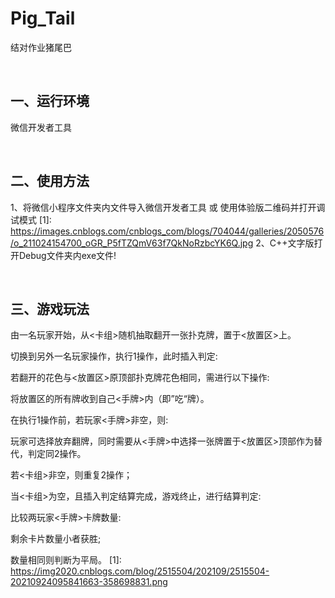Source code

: # Pig_Tail
结对作业猪尾巴

&nbsp;
## 一、运行环境

微信开发者工具

&nbsp;
## 二、使用方法

1、将微信小程序文件夹内文件导入微信开发者工具 或 使用体验版二维码并打开调试模式
[1]: https://images.cnblogs.com/cnblogs_com/blogs/704044/galleries/2050576/o_211024154700_oGR_P5fTZQmV63f7QkNoRzbcYK6Q.jpg
2、C++文字版打开Debug文件夹内exe文件!

&nbsp;
## 三、游戏玩法

由一名玩家开始，从<卡组>随机抽取翻开一张扑克牌，置于<放置区>上。

切换到另外一名玩家操作，执行1操作，此时插入判定:

若翻开的花色与<放置区>原顶部扑克牌花色相同，需进行以下操作:

将放置区的所有牌收到自己<手牌>内（即”吃“牌）。

在执行1操作前，若玩家<手牌>非空，则:

玩家可选择放弃翻牌，同时需要从<手牌>中选择一张牌置于<放置区>顶部作为替代，判定同2操作。

若<卡组>非空，则重复2操作；

当<卡组>为空，且插入判定结算完成，游戏终止，进行结算判定:

比较两玩家<手牌>卡牌数量:

剩余卡片数量小者获胜;

数量相同则判断为平局。
[1]: https://img2020.cnblogs.com/blog/2515504/202109/2515504-20210924095841663-358698831.png

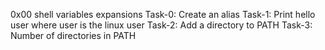 0x00 shell variables expansions
Task-0: Create an alias
Task-1: Print hello user where user is the linux user
Task-2: Add a directory to PATH
Task-3: Number of directories in PATH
☆ ☆ ☆ ☆ ☆ ☆ ☆
Directions |
Please give all the records above again with "Task" replaced by "Exercise" everywhere and everything else unchanged, leaving the pictures out.

Reply to the exercise |
Source code

: # Pig_Tail
结对作业猪尾巴

&nbsp;
## 一、运行环境

微信开发者工具

&nbsp;
## 二、使用方法

1、将微信小程序文件夹内文件导入微信开发者工具 或 使用体验版二维码并打开调试模式
[1]: https://images.cnblogs.com/cnblogs_com/blogs/704044/galleries/2050576/o_211024154700_oGR_P5fTZQmV63f7QkNoRzbcYK6Q.jpg
2、C++文字版打开Debug文件夹内exe文件!

&nbsp;
## 三、游戏玩法

由一名玩家开始，从<卡组>随机抽取翻开一张扑克牌，置于<放置区>上。

切换到另外一名玩家操作，执行1操作，此时插入判定:

若翻开的花色与<放置区>原顶部扑克牌花色相同，需进行以下操作:

将放置区的所有牌收到自己<手牌>内（即”吃“牌）。

在执行1操作前，若玩家<手牌>非空，则:

玩家可选择放弃翻牌，同时需要从<手牌>中选择一张牌置于<放置区>顶部作为替代，判定同2操作。

若<卡组>非空，则重复2操作；

当<卡组>为空，且插入判定结算完成，游戏终止，进行结算判定:

比较两玩家<手牌>卡牌数量:

剩余卡片数量小者获胜;

数量相同则判断为平局。
[1]: https://img2020.cnblogs.com/blog/2515504/202109/2515504-20210924095841663-358698831.png

 0x00 shell variables expansions
Exercise-0: Create an alias
Exercise-1: Print hello user where user is the linux user
Exercise-2: Add a directory to PATH
Exercise-3: Number of directories in PATH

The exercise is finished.